Sunday, May 22, 2022

May 18, 2022

May 18, 2022

We left bright and early this morning to tour the ancient Roman city of Ephesus. In Turkish the name is Efes. I didn't realize I have been drinking Ephesus beer throughout Turkey.

The World Heritage city of Ephesus is huge. In classical times it was the second largest city after Rome. We arrived just after opening. The city was built on a sloping valley. Most of the ruins lie on both sides of the main road that descends down the center. We start at the top entrance and work our way downhill. Our first stop is the Bouleuterion Theater (City Council Chamber).

Next we visit the Terrace Houses. This is the most unique part of Ephesus. These are the recently excavated luxury villas of the wealthy citizens. They lived in a wonderfully decorated series of stacked condominium houses, like you would see in modern seaside resorts. Each home was built around an open courtyard and probably had a deck with a view to the sea. Inlaid mosaic tiles covered the floors, and some of the walls were faced with veined marble slabs like you would see in some upscale hotels. Others are painted with frescoes. This area reminds me of Pompeii in Italy.

Just down the main street is the Library of Celsus, the icon of Ephesus. The reconstructed facade is very ornate. In its day, it was the third largest library. The interior space, with niches lining the walls, is surprisingly small. Since scrolls were handwritten, they were rare and expensive and highly treasured.

Any large city has to have a sophisticated plumbing system for supplying water and carrying away waste. The Romans were experts at this municipal technology. We see the terracotta pipes they used exposed everywhere. The interlocking segments look just like the modern version. They must have been produced in massive identical quantities. It was the probably the world's first interchangeable manufactured item.

Aimee cringes when we visit the public restroom. This latrine aside a bathhouse is truly 'public'. I guess this is one way to really get to know your neighbors. Fortunately, it had constantly running water to drown out some of our inconvenient and embarrassing noises.
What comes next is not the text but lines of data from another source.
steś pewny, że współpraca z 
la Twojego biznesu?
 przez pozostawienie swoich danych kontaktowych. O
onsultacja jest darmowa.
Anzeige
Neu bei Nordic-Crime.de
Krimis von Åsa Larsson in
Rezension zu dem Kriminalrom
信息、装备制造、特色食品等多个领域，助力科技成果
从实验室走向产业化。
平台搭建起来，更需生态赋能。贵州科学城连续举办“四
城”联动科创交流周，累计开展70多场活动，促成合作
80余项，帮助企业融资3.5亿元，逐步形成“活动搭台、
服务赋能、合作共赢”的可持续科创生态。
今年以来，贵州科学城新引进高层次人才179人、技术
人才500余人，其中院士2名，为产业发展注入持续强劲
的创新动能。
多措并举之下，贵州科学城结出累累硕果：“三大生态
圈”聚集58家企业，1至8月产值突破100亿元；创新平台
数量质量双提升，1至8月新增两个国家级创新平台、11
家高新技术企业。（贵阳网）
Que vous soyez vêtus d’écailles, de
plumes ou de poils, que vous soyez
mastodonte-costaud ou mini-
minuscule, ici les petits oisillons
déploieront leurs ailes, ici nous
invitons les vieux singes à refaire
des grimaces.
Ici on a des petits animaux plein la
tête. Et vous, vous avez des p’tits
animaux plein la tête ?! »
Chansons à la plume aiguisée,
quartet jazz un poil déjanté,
Farther down the street is another feature that is in good condition, the Great Theater. And great it is. It is the largest theater in the classical world holding 25,000 people in three tiers. The stage is enormous.

After the guided portion of our visit, Aimee and I tried to visit the Terrace Houses again, but we learn our two-week Turkish Heritage pass is limited to a single site visit to each location. We tried to take some better photos of some sights, but the crowd has swelled considerably. The big downside of Ephesus is its close proximity to cruise ship ports of call. When these floating cities arrive, they overwhelm the destination.

We finish by walking around the Agora market ruins ending at the harbor road. Or what would have been the harbor. The Little Meander River silted up in antiquity leaving Ephesus high and dry and abandoned. Today the water is three miles away!

Ephesus also had important biblical connections. St Paul preached here (e.g. Letter to the Ephesians) and it is believed that St John and the Virgin Mary likely lived here after Jesus was crucified.

Back in Kusadasi, we spent the afternoon exploring the Old Town. We celebrated our morning adventure with a refreshing Efes beer at a dive Irish Pub. We wandered the narrow lanes window shopping. We stopped at the 17th century fortress-like Caravanserai. It is now a hotel. Jimmy Carter once stayed here on a visit to Ephesus.

The origins of the city lie on a little island now connected to the mainland by a causeway. A substantial castle was built atop it by the great Ottoman Admiral Barbarossa. We climb its ramparts. There are many interesting storyboards about the local flora.

In the evening we have our farewell dinner with the tour group at a local restaurant. We walk back to our room along the picturesque waterfront.